Very fine, taut mobster thriller. No flab, just hard-nosed policing (Mitchum) and hard-nosed gangstering (Ryan) with an excellent supporting cast.
Besides the usual tropes, the film has a strong political commentary within the storyline.
The way it brings in city politics and the local media prefigures much later series like The Wire.
This is a close remake of a 1928 gangster film, but updated from prohibition to the less febrile syndicates of the postwar period. Robert Ryan is stuck in the past when deals were ratified with a machine gun. His partners want him to modernise. Robert Mitchum is the impassive, laconic police chief who intends to bring him down, by whatever means necessary.
And that includes operating outside the law. Some of his precinct stick their neck out an awful long way, but others are in the pay of the mob. This could have ended up a typically chaotic Howard Hughes production- six directors were employed!- but it's actually a rousing, brutal crime film, with car chases, explosions and gunfights which are above par for the period.
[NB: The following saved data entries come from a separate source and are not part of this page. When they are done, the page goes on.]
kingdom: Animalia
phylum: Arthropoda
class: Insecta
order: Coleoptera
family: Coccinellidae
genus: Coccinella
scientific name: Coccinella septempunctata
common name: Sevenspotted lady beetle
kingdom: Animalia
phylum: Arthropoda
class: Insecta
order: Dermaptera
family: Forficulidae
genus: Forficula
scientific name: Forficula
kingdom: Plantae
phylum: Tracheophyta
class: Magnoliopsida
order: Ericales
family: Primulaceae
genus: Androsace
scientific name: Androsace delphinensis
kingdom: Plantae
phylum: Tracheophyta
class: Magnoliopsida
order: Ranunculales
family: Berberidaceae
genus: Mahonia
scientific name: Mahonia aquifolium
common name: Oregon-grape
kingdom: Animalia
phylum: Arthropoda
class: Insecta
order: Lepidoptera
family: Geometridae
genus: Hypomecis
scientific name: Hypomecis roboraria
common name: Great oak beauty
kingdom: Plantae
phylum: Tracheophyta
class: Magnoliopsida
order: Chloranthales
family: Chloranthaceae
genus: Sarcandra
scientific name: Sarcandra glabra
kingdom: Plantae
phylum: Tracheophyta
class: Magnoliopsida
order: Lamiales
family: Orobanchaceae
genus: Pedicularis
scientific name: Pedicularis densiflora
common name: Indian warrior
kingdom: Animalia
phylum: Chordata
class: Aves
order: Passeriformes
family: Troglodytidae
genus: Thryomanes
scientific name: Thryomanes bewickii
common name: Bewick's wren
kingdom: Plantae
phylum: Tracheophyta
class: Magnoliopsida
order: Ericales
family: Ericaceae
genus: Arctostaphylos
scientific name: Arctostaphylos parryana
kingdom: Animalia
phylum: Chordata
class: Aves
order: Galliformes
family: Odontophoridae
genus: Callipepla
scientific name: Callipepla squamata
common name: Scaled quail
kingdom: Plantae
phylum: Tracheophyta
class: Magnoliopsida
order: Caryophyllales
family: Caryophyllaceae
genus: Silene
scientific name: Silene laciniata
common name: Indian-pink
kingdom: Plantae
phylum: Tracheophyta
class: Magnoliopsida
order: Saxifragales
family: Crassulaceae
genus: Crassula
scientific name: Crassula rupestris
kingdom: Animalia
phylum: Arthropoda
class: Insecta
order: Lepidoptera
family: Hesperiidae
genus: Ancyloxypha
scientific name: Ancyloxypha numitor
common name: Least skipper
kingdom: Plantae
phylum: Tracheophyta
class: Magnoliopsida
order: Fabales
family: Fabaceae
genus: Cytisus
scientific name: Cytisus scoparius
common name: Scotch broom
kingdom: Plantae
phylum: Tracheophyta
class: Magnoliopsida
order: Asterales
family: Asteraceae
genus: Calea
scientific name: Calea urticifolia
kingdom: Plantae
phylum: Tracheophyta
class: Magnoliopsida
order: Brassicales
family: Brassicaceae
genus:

Despite its origins going back into the silents, it's not dated and is among the best of the second wave of gangster pictures which ran through the '50s. It's not as good as The Big Heat (1953) but it is that sort of film, with the impression that crime is now a semi-legitimate business enterprise which has corrupted law and order and politics. So a long way from Little Caesar.
The two stars are well matched and William Talman a standout as a reckless ex-Marine who will pay any price to eliminate the mob. Though Lizabeth Scott is wasted in a nothing role as a nightclub singer. With the Production Code still in operation there is some '30s style moralising to offset the violence. Yet its portrayal of the cops as just another gang, is way ahead of its time.